Opinion

Mentoris writes: Time is of the essence

For some of us, it seems there is never enough time in the day

As we navigate our way out of the uncharted waters of lockdown, we will find ourselves getting busier and busier. Many practice owners are reporting that they are booked well ahead now and one of the challenges we will face is how to best manage our time.

Never enough time

For some of us, it seems there is never enough time in the day. As we all get the same 86,400 seconds, the question is how is it that some people seem to breeze through each day achieving so much while others seem to struggle to achieve anything.

Good time management

Those people who ‘get stuff done’ are usually excellent at managing their time. There are some well-known time management systems you can learn but for the purposes of this article, I will be looking at Covey’s Matrix and how you can use this to make the most of the time you have.

Covey’s Matrix

While Dwight D Eisenhower, the 34th President of the United States is credited with developing the Eisenhower Matrix, it was Stephen Covey who popularised a similar system in his book The Seven Habits of Highly Effective People. This is a great read if you want to become more efficient with your limited time.

Covey’s Matrix is one of the most well known time management systems. I have illustrated it here and put some content into some of the boxes for context. This model is best used in a reviewing exercise to recognise and understand what tasks you have been doing, then in a planning exercise to see what tasks you plan to do and where they sit in the matrix.

By using this matrix, you can improve your ability to function more effectively – even when time is tight, and pressures are high. Good time management requires an important shift in focus from ‘doing’ to ‘achieving’. This means spending your time in the upper quadrants of 1 and 2.

Table 1: Covey’s Matrix for time management

Many of us are procrastinators and avoiders, often putting off the more difficult or less enjoyable tasks, filling the time with trivial or unproductive things and spending too much time in sections 3 and 4.

Case study

The following example is based on a true timeline experience from my days in practice; with a few artistic modifications to better illustrate the point.

You arrive in practice to find your field screener simply will not light up. You have a busy week ahead and your first patient is due. This really is the last thing you need right now. Clearly, it is a box 1 problem; important and urgent. Whatever you had planned for the day will have to wait. You now must decide whether to cancel the clinic or whether to carry on and get people back for their fields, before working out who to call to get the screener fixed. This is going to block your day and so immediately any plans you had for tackling issues in box 2 go out of the window.

Now you recall that some weeks ago one of your locums mentioned the screener was making a slightly funny noise from time to time and the display was blinking. You had never seen this but nevertheless made a note to get it looked at. As you are an avid user of Covey’s Matrix, you had popped this note in box 2; important but not urgent. You were quite chuffed with yourself and saw the importance having this investigated before something more drastic happened.

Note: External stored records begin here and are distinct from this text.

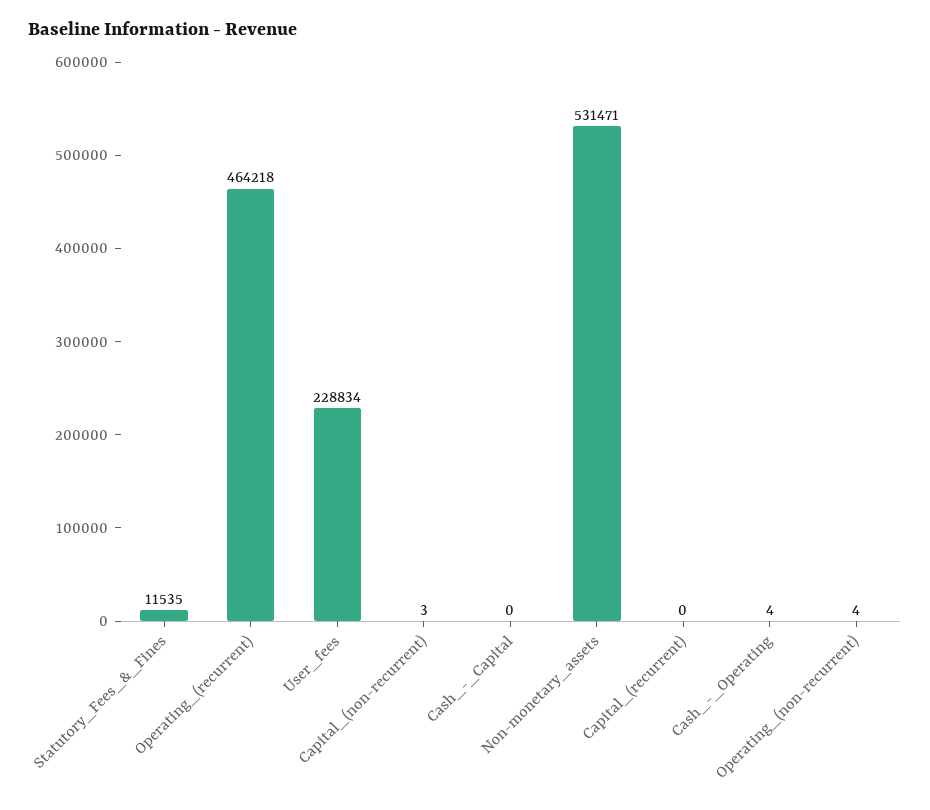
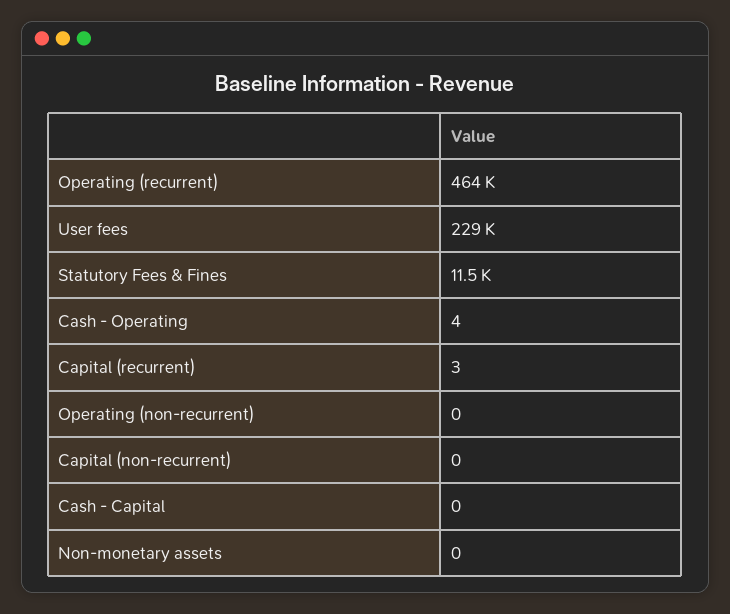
  {
    "Statutory_Fees_&_Fines": 11535,
    "Operating_(recurrent)": 464218,
    "User_fees": 228834,
-   "Capital_(non-recurrent)": 3,
+   "Capital_(non-recurrent)": 0,
    "Cash_-_Capital": 0,
-   "Non-monetary_assets": 531471,
+   "Non-monetary_assets": 0,
-   "Capital_(recurrent)": 0,
+   "Capital_(recurrent)": 3,
    "Cash_-_Operating": 4,
-   "Operating_(non-recurrent)": 4
+   "Operating_(non-recurrent)": 0
  }

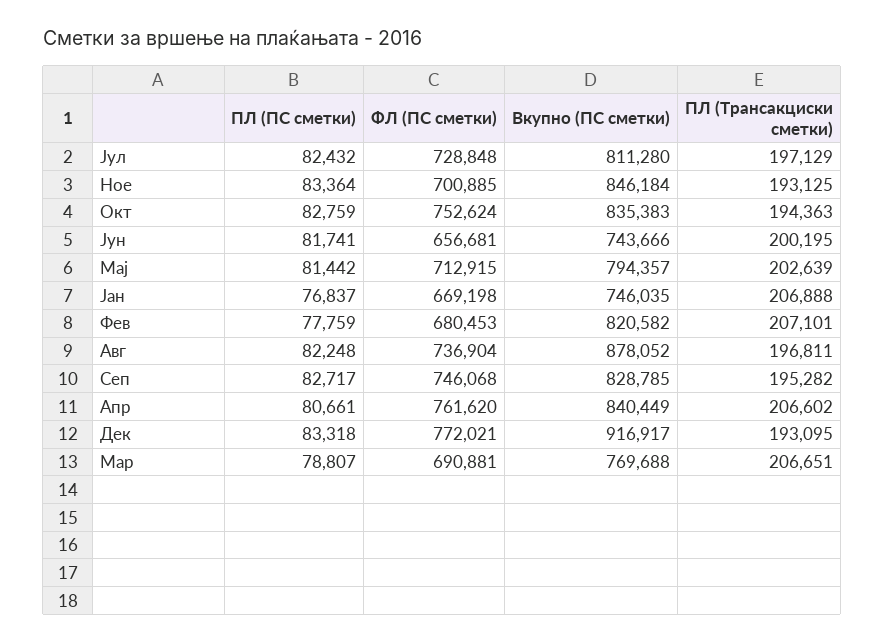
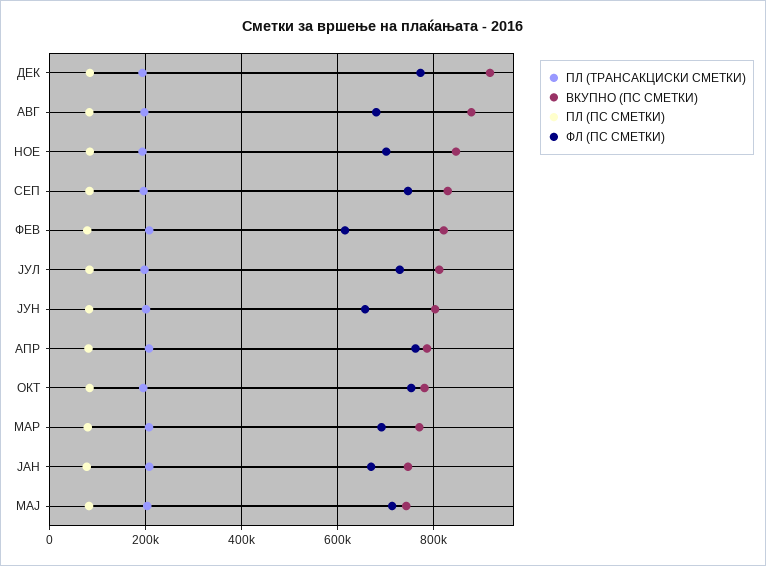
  {
    "ПЛ (ПС сметки)": {
      "Јул": 82432,
      "Ное": 83364,
      "Окт": 82759,
      "Јун": 81741,
      "Мај": 81442,
      "Јан": 76837,
      "Фев": 77759,
      "Авг": 82248,
      "Сеп": 82717,
      "Апр": 80661,
      "Дек": 83318,
      "Мар": 78807
    },
    "ФЛ (ПС сметки)": {
      "Јул": 728848,
      "Ное": 700885,
      "Окт": 752624,
      "Јун": 656681,
      "Мај": 712915,
      "Јан": 669198,
-     "Фев": 680453,
+     "Фев": 620000,
-     "Авг": 736904,
+     "Авг": 680000,
      "Сеп": 746068,
      "Апр": 761620,
      "Дек": 772021,
      "Мар": 690881
    },
    "Вкупно (ПС сметки)": {
      "Јул": 811280,
      "Ное": 846184,
-     "Окт": 835383,
+     "Окт": 780000,
-     "Јун": 743666,
+     "Јун": 800000,
-     "Мај": 794357,
+     "Мај": 740000,
      "Јан": 746035,
      "Фев": 820582,
      "Авг": 878052,
      "Сеп": 828785,
-     "Апр": 840449,
+     "Апр": 780000,
      "Дек": 916917,
      "Мар": 769688
    },
    "ПЛ (Трансакциски сметки)": {
      "Јул": 197129,
      "Ное": 193125,
      "Окт": 194363,
      "Јун": 200195,
      "Мај": 202639,
      "Јан": 206888,
      "Фев": 207101,
      "Авг": 196811,
      "Сеп": 195282,
      "Апр": 206602,
      "Дек": 193095,
      "Мар": 206651
    }
  }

On further reflection, you recall that you did decide on one of your ‘management mornings’ to get the screener looked at and remember trying to find the number of the equipment servicing company. While you were looking for the number, James, your new trainee arrived at work to say his car had a flat tyre and he had left it in the car park. You decided to give him the morning off so he could get it fixed and spent the rest of the day covering for him in the practice.

Now this is where the matrix gets interesting. While the flat tyre was urgent for James, it was not urgent for you. Notwithstanding the fact that you wanted to help James, you spent that day in box 3; urgent and not important. It was urgent for someone else, but it was not urgent for you and it was not important for you to spend a day in the practice covering James instead of working on your business.

You tried again to find the number a few days later and while searching through your contacts you felt frustrated at how many useless phone numbers you seem to have in your contacts and decided there and then to delete the ones you no longer need. The dopamine hit your brain received each time the contact list shrank encouraged you to carry on for two hours – forgetting all about the screener.

So where should we spend our time?

Clearly from our example, box 2 is the place where the most effective people spend most of their time. Spending time in box 2 prevents deadlines becoming tight and hence reduces what ends up in box 1.

This matrix, when used for managing work time, family time, leisure time and, dare I say it, ‘me’ time, can improve your effectiveness dramatically and my challenge to you this week it to try it and see for yourself.

Perhaps you could be one of those people everyone else looks at in envy of how much you get from your 84,600 seconds each day.